When the President of the Canary Islands takes several regional ministers to a reception center in Tenerife this Wednesday to show them the reality of migrant minors and ask them for help, perhaps he will tell them about the Z boat and one of the most recent tombstones in the cemeteries of El Hierro, that of Aissatou Camara.
Just five days ago, when he felt that "the political tension in Madrid was contaminating" the possibilities of reaching an agreement to share the guardianship of minors with the rest of Spain, Clavijo asked everyone: "Let's not lose the reference. We are talking about children."
"I refuse to believe that we live in a country where we do not want to guarantee the rights of boys and girls who could be our children, who could be our brothers, our nephews or our grandchildren," he lamented, before remarking that they are survivors of the deadliest route in the world and that many have been marked by terrible journeys.
Like the one of the boat that entered the port of La Restinga on its own in the early morning of Sunday, July 7, the last one to date in El Hierro. It reached land after twelve days of navigation from Senegal, with 147 occupants, two of them already corpses: a woman and a man identified as Z-8 and Z-147.
In the official register of rescues by islands, each boat is associated with a letter and its occupants are always assigned a code formed with that same letter and a number. If it is a corpse and no one can give information about their name, it will be the only data that appears on their tombstone, along with the date of their arrival in the Canary Islands.

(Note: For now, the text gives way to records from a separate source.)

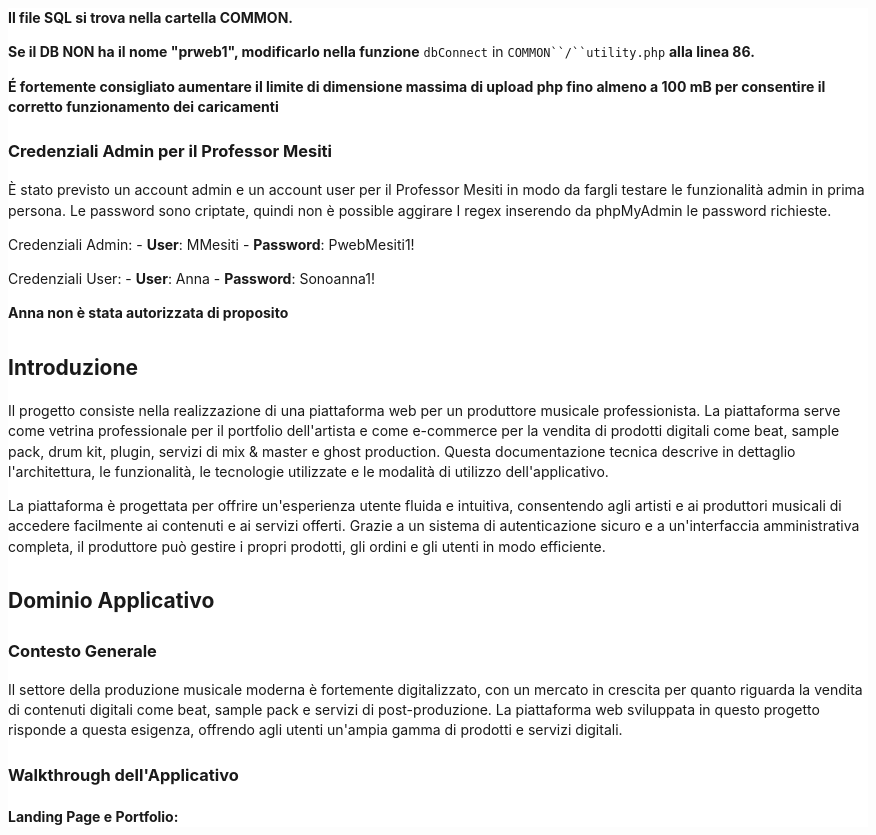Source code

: **Il file SQL si trova nella cartella COMMON.**

**Se il DB NON ha il nome "prweb1", modificarlo nella funzione**
`dbConnect` in `COMMON``/``utility.php` **alla linea 86.**

**É fortemente consigliato aumentare il limite di dimensione massima di
upload php fino almeno a 100 mB per consentire il corretto funzionamento
dei caricamenti**

### Credenziali Admin per il Professor Mesiti

È stato previsto un account admin e un account user per il Professor
Mesiti in modo da fargli testare le funzionalità admin in prima persona.
Le password sono criptate, quindi non è possible aggirare I regex
inserendo da phpMyAdmin le password richieste.

Credenziali Admin: - **User**: MMesiti - **Password**: PwebMesiti1!

Credenziali User: - **User**: Anna - **Password**: Sonoanna1!

**Anna non è stata autorizzata di proposito**

## Introduzione

Il progetto consiste nella realizzazione di una piattaforma web per un
produttore musicale professionista. La piattaforma serve come vetrina
professionale per il portfolio dell'artista e come e-commerce per la
vendita di prodotti digitali come beat, sample pack, drum kit, plugin,
servizi di mix & master e ghost production. Questa documentazione
tecnica descrive in dettaglio l'architettura, le funzionalità, le
tecnologie utilizzate e le modalità di utilizzo dell'applicativo.

La piattaforma è progettata per offrire un'esperienza utente fluida e
intuitiva, consentendo agli artisti e ai produttori musicali di accedere
facilmente ai contenuti e ai servizi offerti. Grazie a un sistema di
autenticazione sicuro e a un'interfaccia amministrativa completa, il
produttore può gestire i propri prodotti, gli ordini e gli utenti in
modo efficiente.

## Dominio Applicativo

### Contesto Generale

Il settore della produzione musicale moderna è fortemente digitalizzato,
con un mercato in crescita per quanto riguarda la vendita di contenuti
digitali come beat, sample pack e servizi di post-produzione. La
piattaforma web sviluppata in questo progetto risponde a questa
esigenza, offrendo agli utenti un'ampia gamma di prodotti e servizi
digitali.

### Walkthrough dell'Applicativo

#### **Landing Page e Portfolio:**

Aissatou Camara, a 24-year-old Guinean woman, was close to being buried in that way. In fact, the code Z8 with the date of July 7, 2024 appears on the tombstone of her niche in the El Pinar cemetery.
But El Hierro is different, everything there is smaller, more familiar and human, and someone tried to find out Aussatu's name before giving her her last goodbye, even though not even 36 hours had passed since her death.
The people of El Hierro try with everyone. They also succeeded with Seckou Diallo, the man who lies next to her, who died in the boat that arrived a day before hers, the Y. With Z-147 they did not arrive on time.
Probably Aissatou's name was given by her daughter, a nine-year-old girl who is admitted to the small hospital on the island, in Valverde.
She is still in shock: she saw her mother die and has gone through the ordeal of having to tell the news by phone to her father, an immigrant who is trying to survive as he can in Europe, health sources and migrant support groups have told EFE.
With her in the health center is another child of about six years old who was traveling in the same boat. He was with his father, one of the seven migrants - some minors - who died before seeing land when they ran out of water. His body, like that of the other deceased, was thrown into the Atlantic.
The child is overwhelmed, locked in himself. He may have seen his father sink forever into the sea or those around him in that trance may have done everything possible to prevent him from witnessing it. But the child knows that his father has died.
The two have already been recognized as children in need of protection. They are already on the list of minors under the tutelage of the Government of the Canary Islands, with another 5,500 who arrived before them. As soon as they are discharged from the hospital, they will move to a center suitable for their age and the trauma they have suffered, sources involved in their reception have explained.
They are not the only ones crying these days at El Hierro Hospital. A woman from the same boat keeps asking about her son, she says he is only a few months old. She begs to see him since she is aware that she is in a medical center. 14 minors arrived alive on land in their boat, but none is such a small child.
On a route that killed 5,054 people from January to June, one every 45 minutes, it is not difficult to find tragedies. This is just one more. This is the story of the Z boat, two orphans and a desperate mother.